Self-Joins, Cross-Joins and Grouping - sql

I've got a table of temperature samples over time from several sources and I want to find the minimum, maximum, and average temperatures across all sources at set time intervals. At first glance this is easily done like so:
SELECT MIN(temp), MAX(temp), AVG(temp) FROM samples GROUP BY time;
However, things become much more complicated (to the point of where I'm stumped!) if sources drop in and out and rather than ignoring the missing sources during the intervals in question I want to use the sources' last know temperatures for the missing samples. Using datetimes and constructing intervals (say every minute) across samples unevenly distributed over time further complicates things.
I think it should be possible to create the results I want by doing a self-join on the samples table where the time from the first table is greater than or equal to the time of the second table and then calculating aggregate values for rows grouped by source. However, I'm stumped about how to actually do this.

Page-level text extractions
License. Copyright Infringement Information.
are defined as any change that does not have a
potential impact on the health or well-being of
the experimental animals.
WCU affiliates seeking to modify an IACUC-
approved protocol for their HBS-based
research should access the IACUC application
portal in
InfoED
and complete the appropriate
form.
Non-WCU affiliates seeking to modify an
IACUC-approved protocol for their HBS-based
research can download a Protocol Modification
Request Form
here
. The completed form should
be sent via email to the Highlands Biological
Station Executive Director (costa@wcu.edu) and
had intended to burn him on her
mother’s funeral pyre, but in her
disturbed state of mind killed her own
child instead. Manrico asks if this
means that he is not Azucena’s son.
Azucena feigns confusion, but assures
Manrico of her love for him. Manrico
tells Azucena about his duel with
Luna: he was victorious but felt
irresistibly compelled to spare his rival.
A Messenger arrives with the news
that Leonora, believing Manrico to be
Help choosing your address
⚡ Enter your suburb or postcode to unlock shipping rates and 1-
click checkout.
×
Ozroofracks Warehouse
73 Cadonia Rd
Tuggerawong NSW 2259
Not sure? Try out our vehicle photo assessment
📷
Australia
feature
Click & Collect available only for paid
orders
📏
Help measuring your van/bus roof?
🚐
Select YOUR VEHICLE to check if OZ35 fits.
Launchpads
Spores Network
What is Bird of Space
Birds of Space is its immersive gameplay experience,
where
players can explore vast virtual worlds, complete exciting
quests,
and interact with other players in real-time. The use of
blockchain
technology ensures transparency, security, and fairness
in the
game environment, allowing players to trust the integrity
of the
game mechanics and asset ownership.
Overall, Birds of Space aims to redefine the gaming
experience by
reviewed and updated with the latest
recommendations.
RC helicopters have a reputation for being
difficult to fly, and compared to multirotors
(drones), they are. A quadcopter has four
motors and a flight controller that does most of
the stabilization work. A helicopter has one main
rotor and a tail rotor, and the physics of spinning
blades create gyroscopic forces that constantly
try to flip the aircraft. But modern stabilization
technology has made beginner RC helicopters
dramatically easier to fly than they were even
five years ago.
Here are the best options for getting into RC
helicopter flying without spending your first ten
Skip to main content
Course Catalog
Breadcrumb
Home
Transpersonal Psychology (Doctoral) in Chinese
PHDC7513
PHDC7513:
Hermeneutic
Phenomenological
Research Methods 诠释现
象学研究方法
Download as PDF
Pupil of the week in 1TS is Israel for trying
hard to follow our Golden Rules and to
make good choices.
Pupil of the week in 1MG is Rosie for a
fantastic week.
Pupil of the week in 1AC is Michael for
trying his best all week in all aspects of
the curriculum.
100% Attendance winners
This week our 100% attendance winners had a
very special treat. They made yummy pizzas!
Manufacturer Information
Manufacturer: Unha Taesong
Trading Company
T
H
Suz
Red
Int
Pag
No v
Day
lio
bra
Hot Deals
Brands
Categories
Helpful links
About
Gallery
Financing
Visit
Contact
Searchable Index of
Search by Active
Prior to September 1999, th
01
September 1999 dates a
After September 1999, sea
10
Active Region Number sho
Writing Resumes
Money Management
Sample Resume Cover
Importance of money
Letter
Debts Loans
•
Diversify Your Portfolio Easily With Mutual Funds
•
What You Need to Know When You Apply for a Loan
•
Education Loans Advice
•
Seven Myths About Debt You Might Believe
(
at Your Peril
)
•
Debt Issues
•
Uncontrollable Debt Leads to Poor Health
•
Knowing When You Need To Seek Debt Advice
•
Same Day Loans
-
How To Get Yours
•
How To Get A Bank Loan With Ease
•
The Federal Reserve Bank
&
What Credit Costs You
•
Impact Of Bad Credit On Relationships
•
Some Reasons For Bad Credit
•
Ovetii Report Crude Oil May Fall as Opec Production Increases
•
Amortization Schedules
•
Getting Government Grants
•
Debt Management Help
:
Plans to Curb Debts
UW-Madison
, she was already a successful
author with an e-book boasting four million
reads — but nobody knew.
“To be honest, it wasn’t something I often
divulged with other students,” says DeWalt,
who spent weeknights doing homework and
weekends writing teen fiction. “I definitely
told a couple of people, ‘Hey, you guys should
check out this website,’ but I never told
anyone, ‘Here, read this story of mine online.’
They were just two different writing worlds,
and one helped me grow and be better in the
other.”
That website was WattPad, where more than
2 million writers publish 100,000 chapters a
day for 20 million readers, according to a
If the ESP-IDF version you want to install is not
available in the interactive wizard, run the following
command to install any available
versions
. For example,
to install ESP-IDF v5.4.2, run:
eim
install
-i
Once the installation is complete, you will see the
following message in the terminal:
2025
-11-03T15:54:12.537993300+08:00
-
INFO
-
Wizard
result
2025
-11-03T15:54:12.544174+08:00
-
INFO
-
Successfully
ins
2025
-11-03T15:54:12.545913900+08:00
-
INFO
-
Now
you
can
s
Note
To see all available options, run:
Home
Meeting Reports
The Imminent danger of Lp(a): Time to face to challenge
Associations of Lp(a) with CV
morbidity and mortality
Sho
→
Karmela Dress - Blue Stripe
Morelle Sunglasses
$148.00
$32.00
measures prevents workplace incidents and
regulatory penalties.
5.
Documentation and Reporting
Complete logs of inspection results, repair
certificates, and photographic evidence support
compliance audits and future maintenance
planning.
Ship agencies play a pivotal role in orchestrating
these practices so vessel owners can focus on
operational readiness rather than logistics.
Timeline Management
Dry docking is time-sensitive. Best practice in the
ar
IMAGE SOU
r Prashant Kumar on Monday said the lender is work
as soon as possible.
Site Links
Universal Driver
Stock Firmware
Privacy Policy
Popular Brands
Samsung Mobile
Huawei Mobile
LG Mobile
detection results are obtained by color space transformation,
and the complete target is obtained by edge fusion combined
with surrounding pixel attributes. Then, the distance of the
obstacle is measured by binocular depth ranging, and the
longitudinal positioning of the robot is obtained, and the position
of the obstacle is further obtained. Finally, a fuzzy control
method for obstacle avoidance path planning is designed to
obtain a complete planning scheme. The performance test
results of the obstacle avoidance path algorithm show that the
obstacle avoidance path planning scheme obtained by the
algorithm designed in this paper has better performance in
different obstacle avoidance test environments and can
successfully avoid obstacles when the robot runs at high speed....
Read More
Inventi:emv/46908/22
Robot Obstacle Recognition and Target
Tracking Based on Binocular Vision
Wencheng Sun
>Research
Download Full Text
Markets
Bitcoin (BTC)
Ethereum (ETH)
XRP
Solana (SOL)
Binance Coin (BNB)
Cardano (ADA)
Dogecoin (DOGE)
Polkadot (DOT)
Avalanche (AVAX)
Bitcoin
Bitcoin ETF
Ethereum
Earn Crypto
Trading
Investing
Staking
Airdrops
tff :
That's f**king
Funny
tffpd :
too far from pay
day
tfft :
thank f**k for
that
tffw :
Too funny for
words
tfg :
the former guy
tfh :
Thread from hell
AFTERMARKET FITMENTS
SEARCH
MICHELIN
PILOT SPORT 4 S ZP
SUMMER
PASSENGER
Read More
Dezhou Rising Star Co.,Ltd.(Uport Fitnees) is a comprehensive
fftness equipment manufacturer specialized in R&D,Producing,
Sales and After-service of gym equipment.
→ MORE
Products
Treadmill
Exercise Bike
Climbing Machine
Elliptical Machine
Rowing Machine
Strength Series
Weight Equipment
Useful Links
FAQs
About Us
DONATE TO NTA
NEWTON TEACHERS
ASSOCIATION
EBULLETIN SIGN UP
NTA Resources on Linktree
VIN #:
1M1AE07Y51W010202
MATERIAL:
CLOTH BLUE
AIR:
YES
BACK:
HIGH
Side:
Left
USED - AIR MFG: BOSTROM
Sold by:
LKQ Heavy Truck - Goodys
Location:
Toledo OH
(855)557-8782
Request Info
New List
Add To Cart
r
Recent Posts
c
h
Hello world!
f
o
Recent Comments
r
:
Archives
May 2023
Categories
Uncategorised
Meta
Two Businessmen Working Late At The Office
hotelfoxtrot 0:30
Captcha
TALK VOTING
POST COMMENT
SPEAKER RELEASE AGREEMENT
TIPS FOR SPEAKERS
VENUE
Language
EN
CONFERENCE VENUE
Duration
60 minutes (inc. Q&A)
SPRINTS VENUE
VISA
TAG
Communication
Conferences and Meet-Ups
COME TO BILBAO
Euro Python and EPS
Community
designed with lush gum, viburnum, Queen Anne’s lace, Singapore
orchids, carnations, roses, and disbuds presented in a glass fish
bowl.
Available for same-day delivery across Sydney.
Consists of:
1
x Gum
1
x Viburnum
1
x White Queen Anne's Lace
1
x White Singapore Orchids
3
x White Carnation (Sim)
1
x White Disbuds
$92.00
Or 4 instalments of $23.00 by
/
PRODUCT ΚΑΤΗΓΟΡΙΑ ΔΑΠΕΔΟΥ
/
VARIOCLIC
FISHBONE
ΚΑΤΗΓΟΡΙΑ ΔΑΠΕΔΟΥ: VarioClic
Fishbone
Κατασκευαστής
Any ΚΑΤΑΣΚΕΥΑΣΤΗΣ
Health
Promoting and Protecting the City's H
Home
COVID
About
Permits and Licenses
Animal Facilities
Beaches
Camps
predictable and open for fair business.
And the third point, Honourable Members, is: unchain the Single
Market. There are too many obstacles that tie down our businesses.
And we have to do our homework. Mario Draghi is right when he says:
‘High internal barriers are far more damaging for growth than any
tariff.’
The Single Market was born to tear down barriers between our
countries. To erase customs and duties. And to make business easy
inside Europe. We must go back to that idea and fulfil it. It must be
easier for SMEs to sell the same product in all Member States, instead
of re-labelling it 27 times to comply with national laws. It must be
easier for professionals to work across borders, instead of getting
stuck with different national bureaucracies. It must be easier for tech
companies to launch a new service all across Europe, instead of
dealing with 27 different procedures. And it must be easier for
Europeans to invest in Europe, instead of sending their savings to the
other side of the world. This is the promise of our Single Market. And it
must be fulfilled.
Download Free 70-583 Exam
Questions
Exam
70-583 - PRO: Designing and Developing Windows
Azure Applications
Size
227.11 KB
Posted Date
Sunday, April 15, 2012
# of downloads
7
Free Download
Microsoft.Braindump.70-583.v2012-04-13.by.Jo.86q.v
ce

To do:
a. Condense the paragraph of the SQL thread that begins "However, things become much more complicated" into a short bulleted list that keeps its main facts.
b. Write out the portion of the SQL thread starting with "I've got a table" and going on through "further complicates things.".

Answers provided:
a.
- The task gets much harder when sources drop in and out.
- Missing sources should not be ignored during those intervals. Each one's last known temperature should be used for its missing samples.
- Using datetimes and building intervals (such as every minute) over samples spread unevenly in time adds further complexity.

b.
I've got a table of temperature samples over time from several sources and I want to find the minimum, maximum, and average temperatures across all sources at set time intervals. At first glance this is easily done like so:
SELECT MIN(temp), MAX(temp), AVG(temp) FROM samples GROUP BY time;
However, things become much more complicated (to the point of where I'm stumped!) if sources drop in and out and rather than ignoring the missing sources during the intervals in question I want to use the sources' last know temperatures for the missing samples. Using datetimes and constructing intervals (say every minute) across samples unevenly distributed over time further complicates things.